2014-09-03	cpu: Fix o3 quiesce fetch bug	Mitch Hayenga
	O3 is supposed to stop fetching instructions once a quiesce is encountered. However due to a bug, it would continue fetching instructions from the current fetch buffer. This is because of a break statment that only broke out of the first of 2 nested loops. It should have broken out of both.
2014-09-03	cpu: Fix SMT scheduling issue with the O3 cpu	Mitch Hayenga
	The o3 cpu could attempt to schedule inactive threads under round-robin SMT mode. This is because it maintained an independent priority list of threads from the active thread list. This priority list could be come stale once threads were inactive, leading to the cpu trying to fetch/commit from inactive threads. Additionally the fetch queue is now forcibly flushed of instrctuctions from the de-scheduled thread. Relevant output: 24557000: system.cpu: [tid:1]: Calling deactivate thread. 24557000: system.cpu: [tid:1]: Removing from active threads list 24557500: system.cpu: FullO3CPU: Ticking main, FullO3CPU. 24557500: system.cpu.fetch: Running stage. 24557500: system.cpu.fetch: Attempting to fetch from [tid:1]
2014-09-03	cpu: Fix incorrect speculative branch predictor behavior	Mitch Hayenga
	When a branch mispredicted gem5 would squash all history after and including the mispredicted branch. However, the mispredicted branch is still speculative and its history is required to rollback state if another, older, branch mispredicts. This leads to things like RAS corruption.

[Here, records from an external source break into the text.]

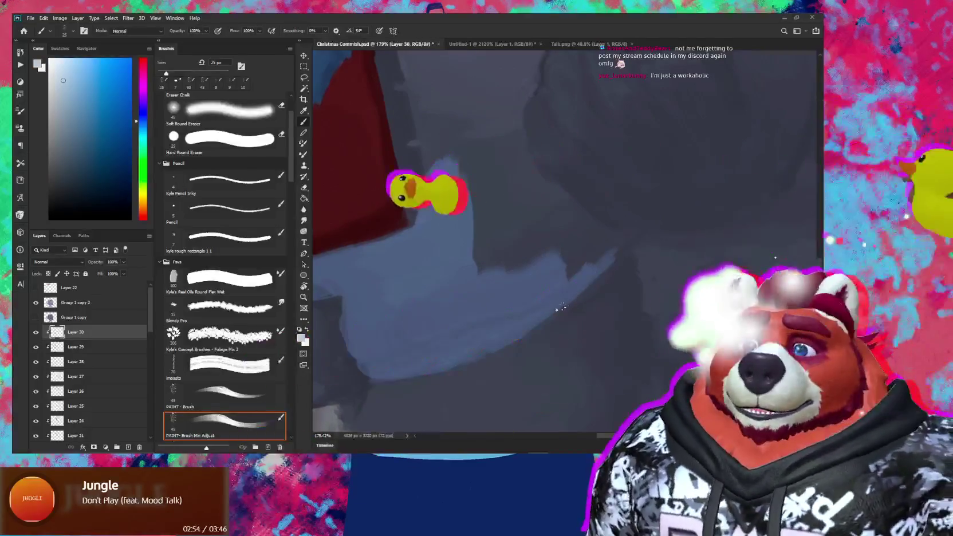
mouse_move(620, 243)
left_mouse_down()
mouse_move(569, 279)
mouse_move(570, 251)
left_mouse_up()
mouse_move(545, 280)
left_mouse_down()
mouse_move(547, 304)
mouse_move(518, 310)
mouse_move(495, 251)
mouse_move(574, 277)
mouse_move(525, 249)
mouse_move(486, 252)
mouse_move(446, 187)
mouse_move(451, 249)
mouse_move(432, 176)
mouse_move(427, 235)
left_mouse_up()
Step: Set the view upright and paint light-blue strokes upward along the fur
mouse_move(512, 267)
left_mouse_down()
mouse_move(546, 315)
mouse_move(551, 287)
mouse_move(549, 319)
mouse_move(527, 336)
left_mouse_up()
key("r")
left_click(565, 286)
key("b")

2014-09-03	cpu: Add a fetch queue to the o3 cpu	Mitch Hayenga
	This patch adds a fetch queue that sits between fetch and decode to the o3 cpu. This effectively decouples fetch from decode stalls allowing it to be more aggressive, running futher ahead in the instruction stream.
2014-09-03	cpu: Fix o3 front-end pipeline interlock behavior	Mitch Hayenga
	The o3 pipeline interlock/stall logic is incorrect. o3 unnecessicarily stalled fetch and decode due to later stages in the pipeline. In general, a stage should usually only consider if it is stalled by the adjacent, downstream stage. Forcing stalls due to later stages creates and results in bubbles in the pipeline. Additionally, o3 stalled the entire frontend (fetch, decode, rename) on a branch mispredict while the ROB is being serially walked to update the RAT (robSquashing). Only should have stalled at rename.